Gözlemciler, Filistinli yetkililerin hareketlerine getirilen bu kısıtlamanın, İsrail'in 7 Ekim 2023'ten bu yana Batı Şeria şehirlerine uyguladığı siyasi ve fiziki kuşatma çerçevesinde gerçekleştiğini düşünüyor.

Geçtiğimiz birkaç ay içinde Batı Şeria bir dizi yoğun askeri operasyona maruz kaldı. İsrail ordusu gece gündüz baskınlar düzenliyor, daha fazla kontrol noktası kuruyor, bölge sakinlerine yaptırımlar uyguluyor ve bir bölgeden diğerine veya bir vilayetten diğerine hareketlerini kısıtlıyor. İsrail polisi çeşitli yollarda konuşlanmış durumda ve Filistinlilere hiç de azımsanmayacak miktarlarda trafik cezaları uyguluyor.

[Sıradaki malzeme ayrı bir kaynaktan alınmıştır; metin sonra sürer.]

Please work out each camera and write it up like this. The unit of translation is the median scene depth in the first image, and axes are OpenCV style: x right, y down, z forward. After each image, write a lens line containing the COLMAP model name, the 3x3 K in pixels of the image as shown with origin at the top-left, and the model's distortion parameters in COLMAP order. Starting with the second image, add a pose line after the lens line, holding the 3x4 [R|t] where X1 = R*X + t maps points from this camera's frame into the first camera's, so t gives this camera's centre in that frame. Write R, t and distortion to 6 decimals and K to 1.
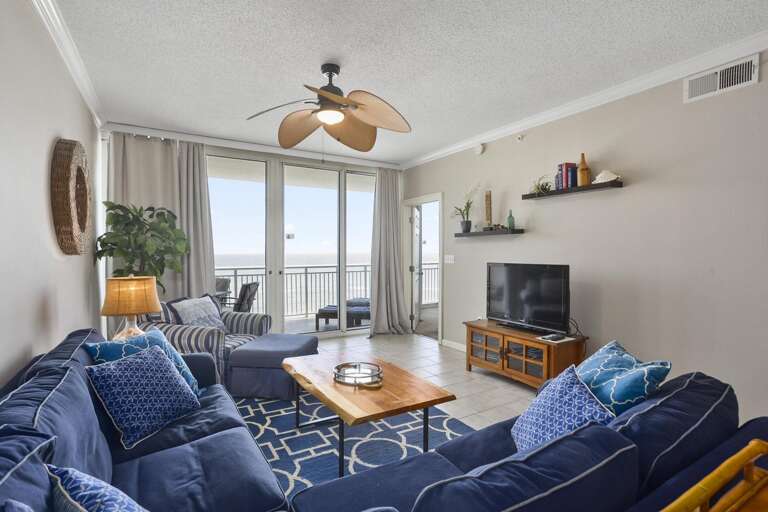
lens RADIAL K [[375.1, 0, 385.5], [0, 375.1, 263.1], [0, 0, 1]] dist [-0.022469, 0.002669]
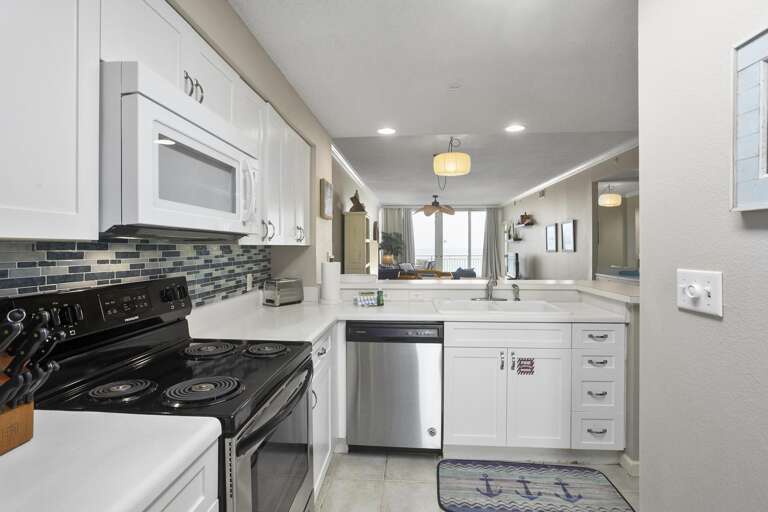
lens RADIAL K [[370.8, 0, 380.3], [0, 370.8, 249.0], [0, 0, 1]] dist [-0.017329, 0.000452]
pose [[0.809604, 0.002112, -0.586973, 1.033538], [-0.015281, 0.999730, -0.017480, 0.032827], [0.586778, 0.023121, 0.809418, -1.480634]]
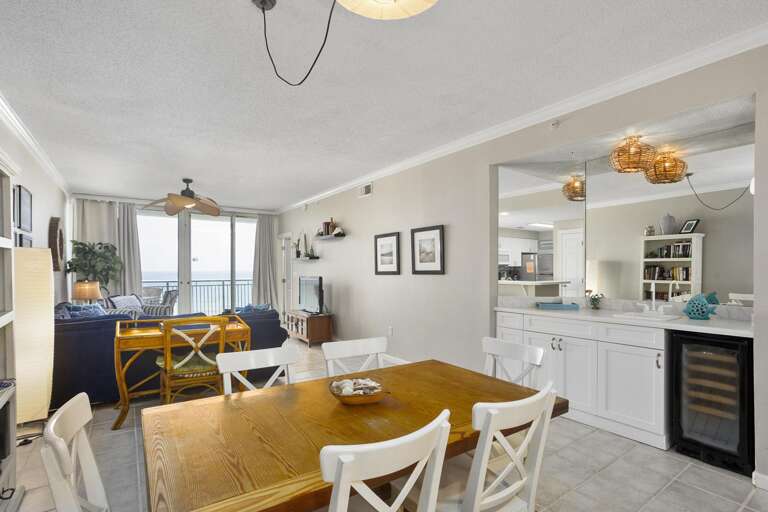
lens RADIAL K [[375.1, 0, 385.4], [0, 375.1, 276.0], [0, 0, 1]] dist [-0.022469, 0.002669]
pose [[0.997573, -0.003199, 0.069553, 0.555155], [0.003933, 0.999938, -0.010425, 0.021704], [-0.069515, 0.010674, 0.997524, -0.780778]]
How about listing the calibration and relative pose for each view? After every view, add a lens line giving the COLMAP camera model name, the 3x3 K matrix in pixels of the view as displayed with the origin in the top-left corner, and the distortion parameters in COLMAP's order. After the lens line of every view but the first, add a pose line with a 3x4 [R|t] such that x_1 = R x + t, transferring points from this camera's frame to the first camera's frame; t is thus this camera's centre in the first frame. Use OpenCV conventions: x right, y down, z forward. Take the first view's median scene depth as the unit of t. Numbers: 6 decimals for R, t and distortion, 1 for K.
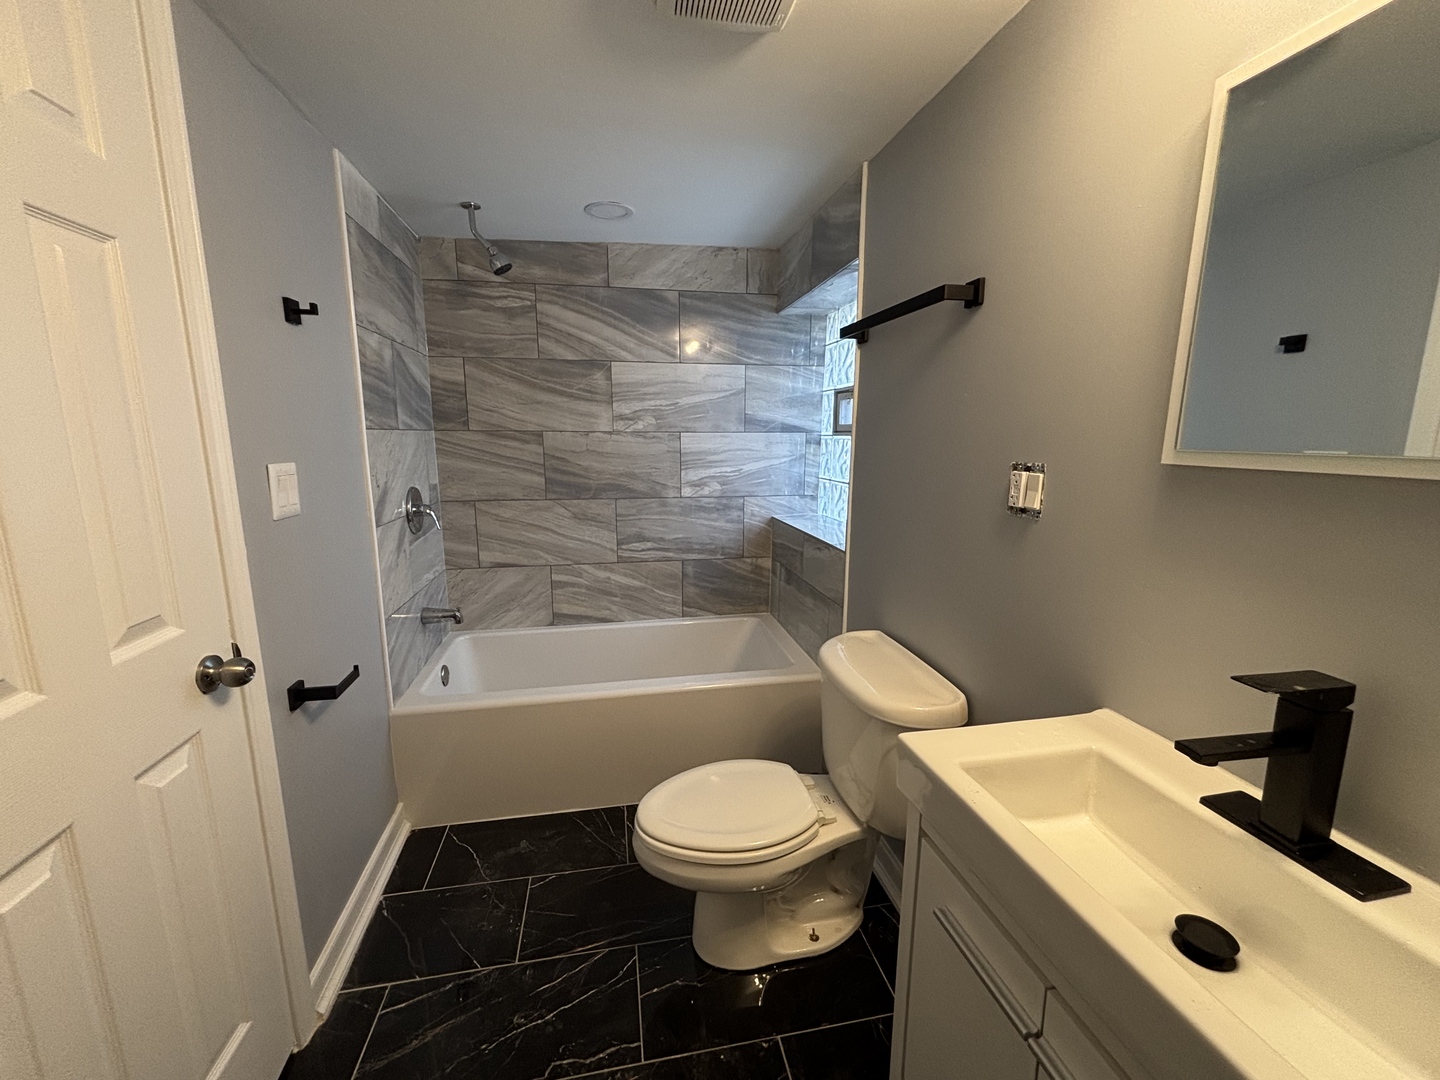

Batı Şeria'nın coğrafi yapısının değiştirilmesi

İsrail askeri operasyonları üç aydır ağırlıklı olarak Cenin Mülteci Kampı’nda, aynı süre zarfında Tulkerim Mülteci Kampı’nda ve yaklaşık 70 gündür Tulkerim vilayetindeki Nur Şems Mülteci Kampı’nda yoğunlaştı. Bu operasyonlar, ‘silahlı terörizmin yuvası’ olarak tanımlanan bu kampların coğrafi yapısını değiştirmeye yönelik olarak evleri buldozerle yıkmayı ve yeni yollar inşa etmeyi içeriyor.

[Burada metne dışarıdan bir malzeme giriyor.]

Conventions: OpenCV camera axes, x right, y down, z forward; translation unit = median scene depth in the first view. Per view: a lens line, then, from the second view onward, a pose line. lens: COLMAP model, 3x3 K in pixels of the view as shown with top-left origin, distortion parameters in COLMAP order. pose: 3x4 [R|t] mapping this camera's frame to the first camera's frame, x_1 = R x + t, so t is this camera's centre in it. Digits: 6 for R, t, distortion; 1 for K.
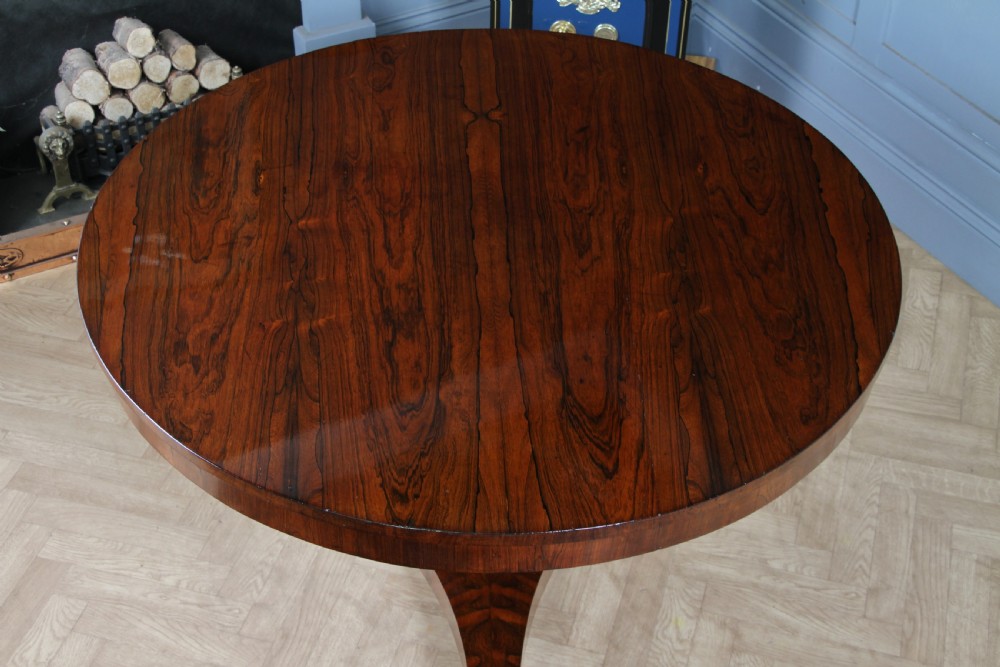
lens RADIAL K [[1560.2, 0, 497.8], [0, 1560.2, 346.6], [0, 0, 1]] dist [0.082166, 0.101084]
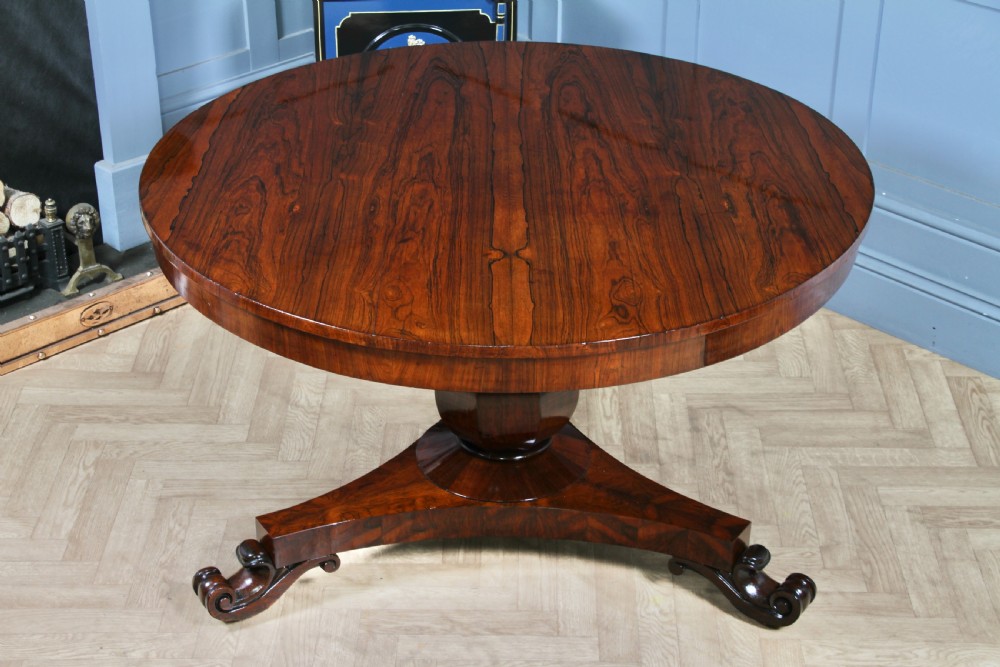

Söz konusu operasyonlar, yaklaşık 18 aydır acımasız bir savaşa maruz kalan Gazze Şeridi'nde yaşananların bir tekrarı olarak on binlerce Filistinlinin bu kamplardan göç etmesine neden oldu. Diğer vilayetlerdeki köyler, kasabalar ve kamplar da her gün daha fazla yerleşim karakolu kuran, yerleşim yolları inşa eden, Filistinli çiftçilere ait ekipmanlara el koyan ve onlara saldırarak aralarında çok sayıda kişinin yaralanmasına neden olan yerleşimcilerin saldırılarına maruz kalıyor.

DFRGTYH
Batı Şeria'nın El Halil kentinde Yahudi yerleşimine bakan bir tepede yürüyen Filistinli adam, 3 Nisan 2025. (AFP)

İsrailli yerleşimciler dün sabah Nablus'un doğusundaki Beyt Decen köyünde bir elektrik hattını uzatmak için çalışırken Filistinlilerin ekipmanlarına ve üç kamyona el koydu. Başka bir grup yerleşimci de Ürdün Vadisi'nin kuzeyinde mahsulleri sulamak için kullanılan su pompalarını çaldı.

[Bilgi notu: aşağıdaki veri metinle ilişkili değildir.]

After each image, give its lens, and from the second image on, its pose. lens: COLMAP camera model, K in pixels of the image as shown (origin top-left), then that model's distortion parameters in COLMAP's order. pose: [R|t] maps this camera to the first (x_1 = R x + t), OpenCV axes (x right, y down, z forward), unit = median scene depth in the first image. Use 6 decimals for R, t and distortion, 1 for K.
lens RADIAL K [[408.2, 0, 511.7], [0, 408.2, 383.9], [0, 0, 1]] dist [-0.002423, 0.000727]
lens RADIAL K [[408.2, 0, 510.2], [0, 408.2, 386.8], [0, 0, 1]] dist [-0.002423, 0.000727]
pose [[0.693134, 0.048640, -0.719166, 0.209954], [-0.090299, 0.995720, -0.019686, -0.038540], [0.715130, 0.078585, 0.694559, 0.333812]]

Filistinlilere göre yerleşimciler tarafından gerçekleştirilen bu saldırıların çoğu İsrail ordusunun koruması altında gerçekleştiriliyor. Bu durum, Tel Aviv'de yerleşimi ve yerleşimcileri teşvik eden Bezalel Smotrich ve Itamar Ben-Gvir gibi aşırılık yanlısı bakanların yer aldığı aşırı sağcı hükümet altında bu tür saldırıları meşrulaştırarak İsrail'de açık ve net bir yaklaşım değişikliğine işaret ediyor.